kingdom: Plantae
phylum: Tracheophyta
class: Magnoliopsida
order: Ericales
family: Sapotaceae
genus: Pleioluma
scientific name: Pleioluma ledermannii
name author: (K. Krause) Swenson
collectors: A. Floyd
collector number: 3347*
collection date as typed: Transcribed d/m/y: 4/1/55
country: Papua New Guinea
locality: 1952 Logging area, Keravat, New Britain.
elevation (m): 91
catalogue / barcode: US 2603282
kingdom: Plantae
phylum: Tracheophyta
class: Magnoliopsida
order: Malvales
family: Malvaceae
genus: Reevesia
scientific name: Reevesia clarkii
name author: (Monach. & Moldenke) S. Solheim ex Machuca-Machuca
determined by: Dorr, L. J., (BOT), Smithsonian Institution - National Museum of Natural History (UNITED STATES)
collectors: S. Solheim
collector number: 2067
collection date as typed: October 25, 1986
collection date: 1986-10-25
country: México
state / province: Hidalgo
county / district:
···
* SET TASK:
Can you return every line of the records above word for word, with nothing added, dropped, or changed?

* WRITTEN RESPONSE:
kingdom: Plantae
phylum: Tracheophyta
class: Magnoliopsida
order: Ericales
family: Sapotaceae
genus: Pleioluma
scientific name: Pleioluma ledermannii
name author: (K. Krause) Swenson
collectors: A. Floyd
collector number: 3347*
collection date as typed: Transcribed d/m/y: 4/1/55
country: Papua New Guinea
locality: 1952 Logging area, Keravat, New Britain.
elevation (m): 91
catalogue / barcode: US 2603282
kingdom: Plantae
phylum: Tracheophyta
class: Magnoliopsida
order: Malvales
family: Malvaceae
genus: Reevesia
scientific name: Reevesia clarkii
name author: (Monach. & Moldenke) S. Solheim ex Machuca-Machuca
determined by: Dorr, L. J., (BOT), Smithsonian Institution - National Museum of Natural History (UNITED STATES)
collectors: S. Solheim
collector number: 2067
collection date as typed: October 25, 1986
collection date: 1986-10-25
country: México
state / province: Hidalgo
county / district:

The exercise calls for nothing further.